You also mention the "Larry Scott Curl." Scott has absolutely no right to give his name to this exercise - nor does Gironda. It was around years before either of them were well known. The guys at Abe Goldberg's gym were using it in the 1950s. Alan Stephan was using it in the 1940s. Joe Assirati and I were using it in the 1930s and it was being used way back in the 1920s by Bert Assirati, Joe's and my cousin. And it was beyond doubt being used way back at the turn of the century.
Your point is well taken re the problems that confront the beginner entering into weight training and the confusion that confronts him. A barbell is a barbell, purely utilitarian. Anything else on it like chrome is purely cosmetic and does little or nothing to enhance the gaining power and growing power of strength and muscle in those who use the chromed implement. Bodybuilding is so simple. All one has to do is get a good book on kinesiology, see what functions the muscles perform and then come up with an exercise that duplicates the muscles' actions. 
The trouble today is exactly the point I was trying to make in my article in IRONMAN. this article was originally entitled "LET'S HAVE HONESTY IN WEIGHT TRAINING," but Balik thought that the title "THE BASICS NEVER CHANGE" sounded better.
The sport has become so commercialized that honesty and fair play in it can no longer exist. Once there were some ideals in it. Once there was some comradeship, once you got fun and pleasure out of meeting your pals three times a week in some damp, dingy parish or church hall and working out. Money gained through weight training was foreign to your entire gamut of thought. Now it's ALL they think about. 
When people have to cheat and lie and steal to get ahead in the world, they reduce themselves to the level of pimps and prostitutes. These people also make money, but it's not the way I'd care to make mine. If you have no scruples, if you have no integrity, and are willing to STEAL the ideas of others, take the credit from those who really deserve it and have earned it, why sure, one can make a lot of money, b ut he is at the level of the pimps and prostitutes. 
The modern muscle mag moguls [update information delivery means here if you like] prey on the beginners insecurity and vanity.
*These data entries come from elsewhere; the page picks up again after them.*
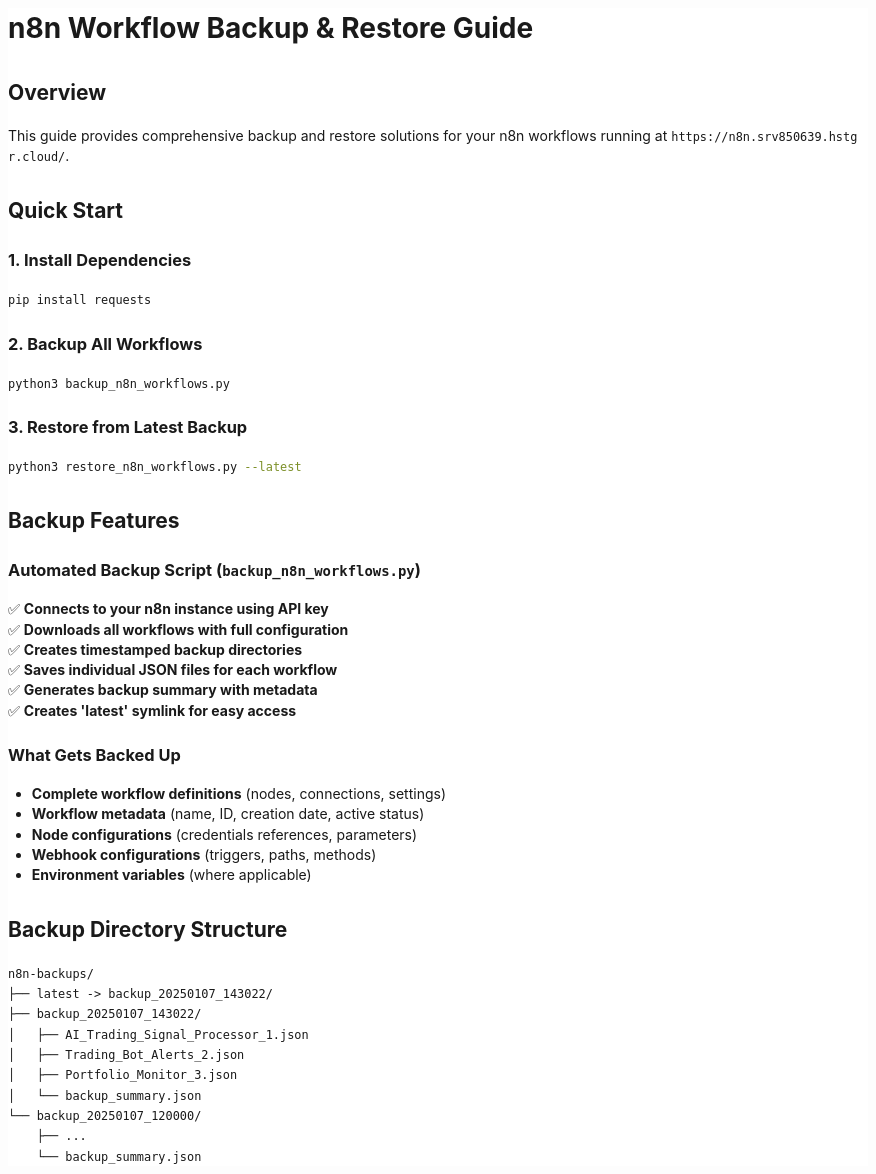 # n8n Workflow Backup & Restore Guide

## Overview

This guide provides comprehensive backup and restore solutions for your n8n workflows running at `https://n8n.srv850639.hstgr.cloud/`.

## Quick Start

### 1. Install Dependencies

```bash
pip install requests
```

### 2. Backup All Workflows

```bash
python3 backup_n8n_workflows.py
```

### 3. Restore from Latest Backup

```bash
python3 restore_n8n_workflows.py --latest
```

## Backup Features

### Automated Backup Script (`backup_n8n_workflows.py`)

✅ **Connects to your n8n instance using API key**  
✅ **Downloads all workflows with full configuration**  
✅ **Creates timestamped backup directories**  
✅ **Saves individual JSON files for each workflow**  
✅ **Generates backup summary with metadata**  
✅ **Creates 'latest' symlink for easy access**  

### What Gets Backed Up

- **Complete workflow definitions** (nodes, connections, settings)
- **Workflow metadata** (name, ID, creation date, active status)
- **Node configurations** (credentials references, parameters)
- **Webhook configurations** (triggers, paths, methods)
- **Environment variables** (where applicable)

## Backup Directory Structure

```
n8n-backups/
├── latest -> backup_20250107_143022/
├── backup_20250107_143022/
│   ├── AI_Trading_Signal_Processor_1.json
│   ├── Trading_Bot_Alerts_2.json
│   ├── Portfolio_Monitor_3.json
│   └── backup_summary.json
└── backup_20250107_120000/
    ├── ...
    └── backup_summary.json
```
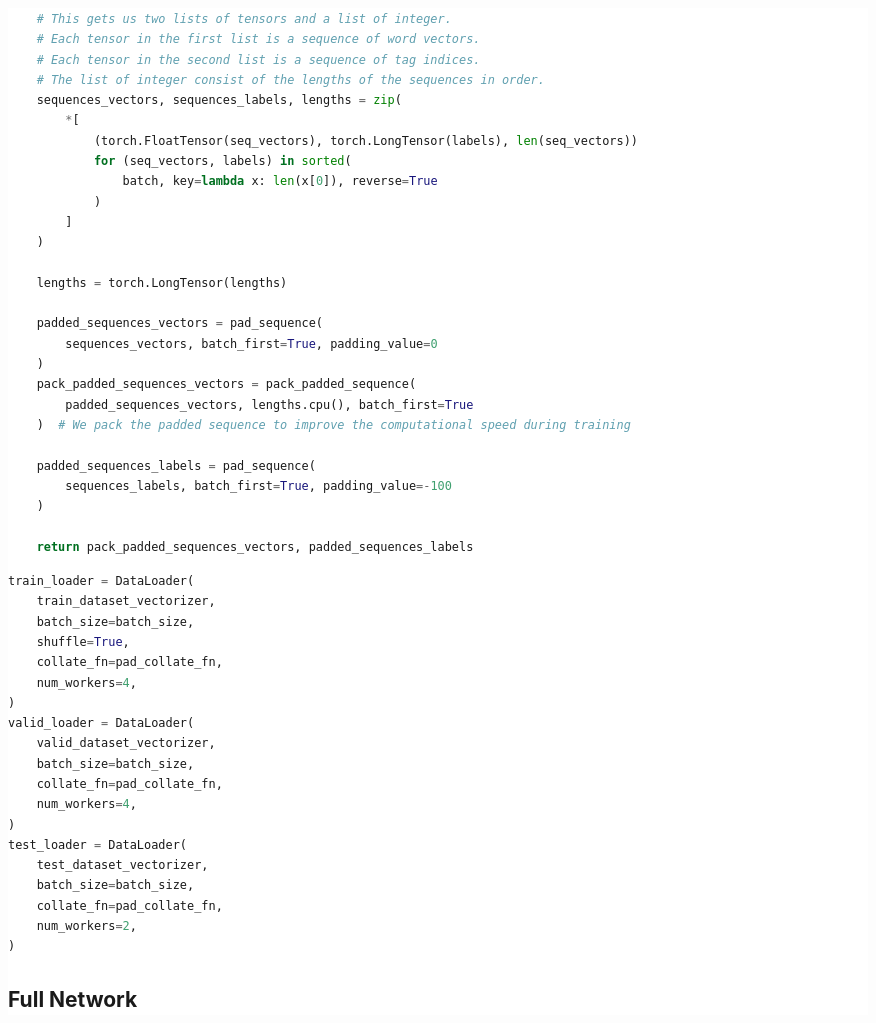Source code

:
 ```python
    # This gets us two lists of tensors and a list of integer.
    # Each tensor in the first list is a sequence of word vectors.
    # Each tensor in the second list is a sequence of tag indices.
    # The list of integer consist of the lengths of the sequences in order.
    sequences_vectors, sequences_labels, lengths = zip(
        *[
            (torch.FloatTensor(seq_vectors), torch.LongTensor(labels), len(seq_vectors))
            for (seq_vectors, labels) in sorted(
                batch, key=lambda x: len(x[0]), reverse=True
            )
        ]
    )

    lengths = torch.LongTensor(lengths)

    padded_sequences_vectors = pad_sequence(
        sequences_vectors, batch_first=True, padding_value=0
    )
    pack_padded_sequences_vectors = pack_padded_sequence(
        padded_sequences_vectors, lengths.cpu(), batch_first=True
    )  # We pack the padded sequence to improve the computational speed during training

    padded_sequences_labels = pad_sequence(
        sequences_labels, batch_first=True, padding_value=-100
    )

    return pack_padded_sequences_vectors, padded_sequences_labels
```

```python
train_loader = DataLoader(
    train_dataset_vectorizer,
    batch_size=batch_size,
    shuffle=True,
    collate_fn=pad_collate_fn,
    num_workers=4,
)
valid_loader = DataLoader(
    valid_dataset_vectorizer,
    batch_size=batch_size,
    collate_fn=pad_collate_fn,
    num_workers=4,
)
test_loader = DataLoader(
    test_dataset_vectorizer,
    batch_size=batch_size,
    collate_fn=pad_collate_fn,
    num_workers=2,
)
```

## Full Network
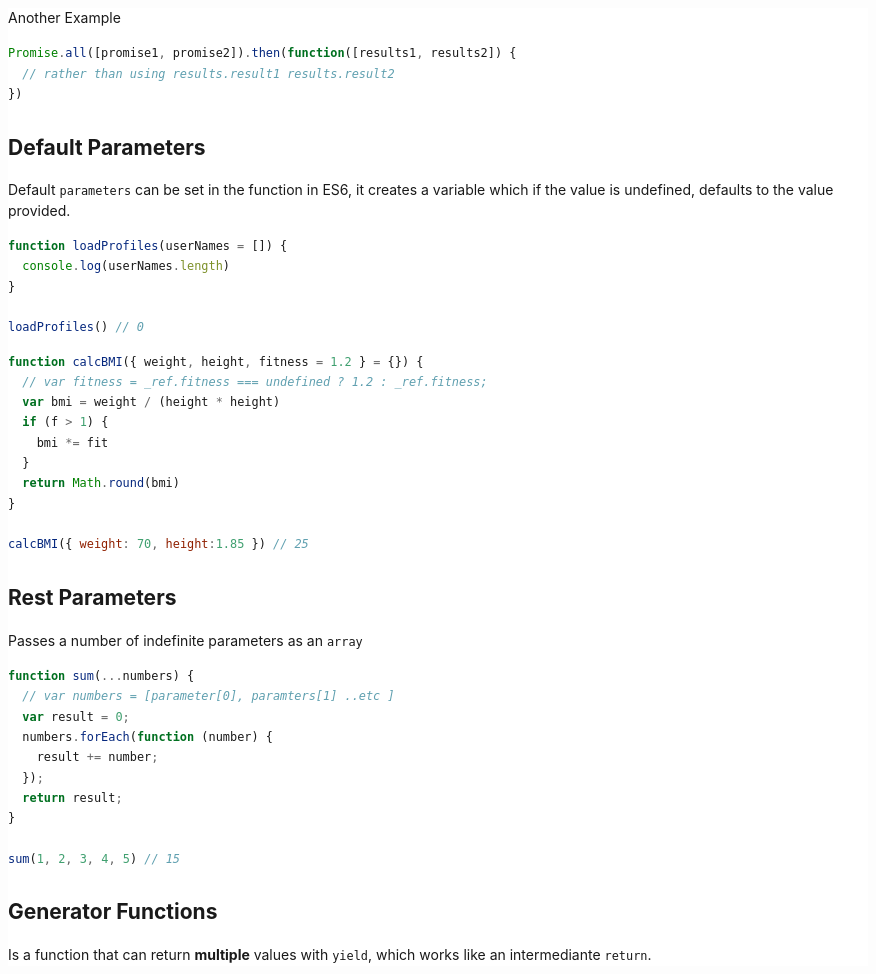 Another Example
```js
Promise.all([promise1, promise2]).then(function([results1, results2]) {
  // rather than using results.result1 results.result2
})
```


## Default Parameters
Default `parameters` can be set in the function in ES6, it creates a variable which if the value is undefined, defaults to the value provided.

```js
function loadProfiles(userNames = []) {
  console.log(userNames.length)
}

loadProfiles() // 0
```

```js
function calcBMI({ weight, height, fitness = 1.2 } = {}) {
  // var fitness = _ref.fitness === undefined ? 1.2 : _ref.fitness;
  var bmi = weight / (height * height)
  if (f > 1) {
    bmi *= fit
  }
  return Math.round(bmi)
}

calcBMI({ weight: 70, height:1.85 }) // 25
```

## Rest Parameters
Passes a number of indefinite parameters as an `array`

```js
function sum(...numbers) {
  // var numbers = [parameter[0], paramters[1] ..etc ]
  var result = 0;
  numbers.forEach(function (number) {
    result += number;
  });
  return result;
}

sum(1, 2, 3, 4, 5) // 15
```

## Generator Functions
Is a function that can return **multiple** values with `yield`, which works like an intermediante `return`.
Most of the ads in the mags are deceptive and some downright dishonest, claiming the product will do wonders and work miracles when it does nothing of the kind. Look at some of the ads that promise you THE BODY YOU WANT in three months. They know full well that no outstanding physique can be built in three months or for that matter three years. It's a lifetime commitment, or one of 10 to 15 years to get where you want to go, and even then your prospects are greatly conditioned by genetic heritage. 
Just go into any modern gym today and see what's going on. Once, we all took our turns when it came to using this weight or that piece of equipment. We shared the gear and our knowledge of how to use it. All the old idealism that came in with MacFadden and went out with Hoffman and the Woodland Hills Wunder have vanished. Now it's money, money, money.